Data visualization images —
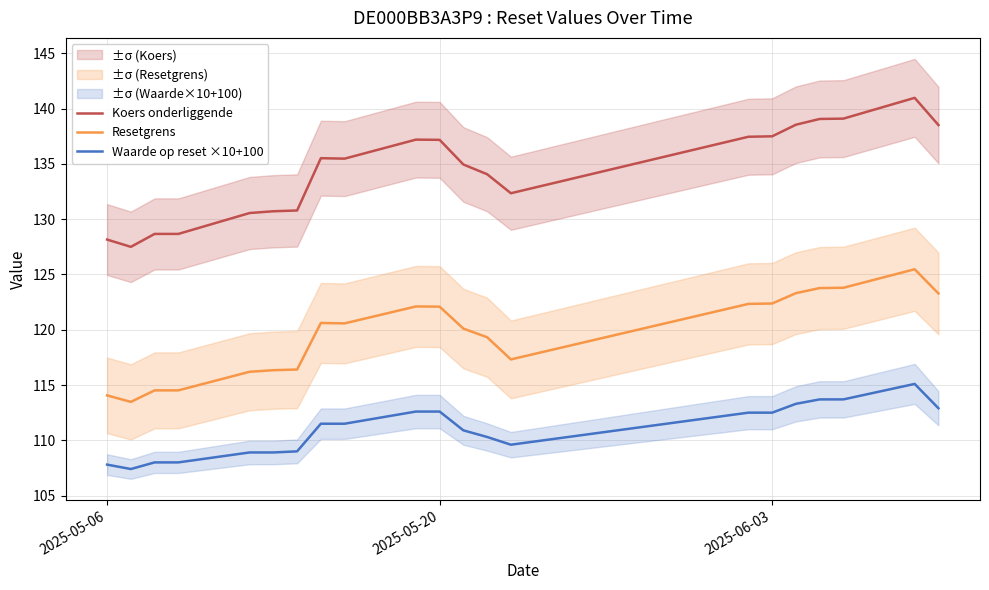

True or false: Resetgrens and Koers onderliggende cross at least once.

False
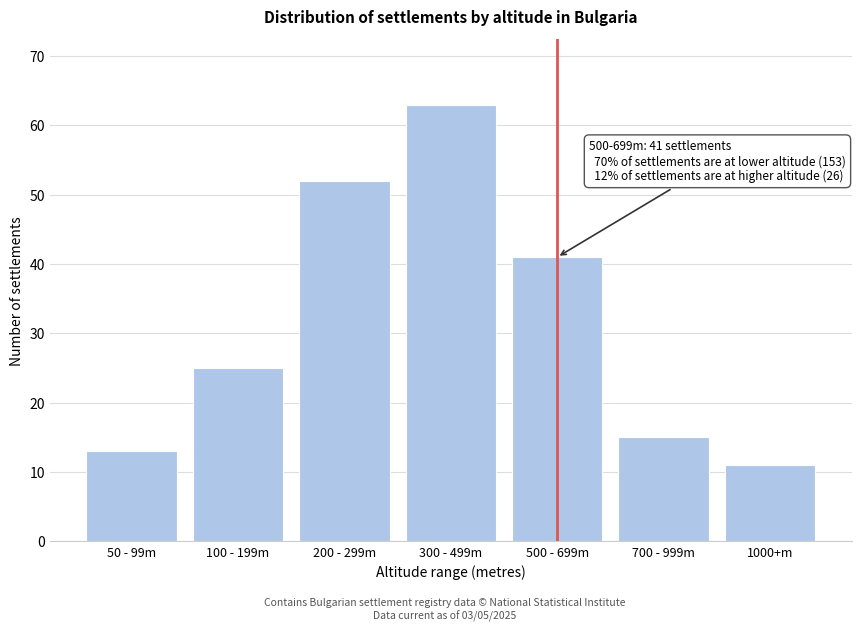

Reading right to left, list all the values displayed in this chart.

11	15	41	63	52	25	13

WHAT THE TASK REQUIRES — Can you reproduce the text of every entry above with "chart" swapped for "graph" and nothing else changed, leaving the pictures out?

SOLUTION BELOW —
True or false: Resetgrens and Koers onderliggende cross at least once.

False

Reading right to left, list all the values displayed in this graph.

11	15	41	63	52	25	13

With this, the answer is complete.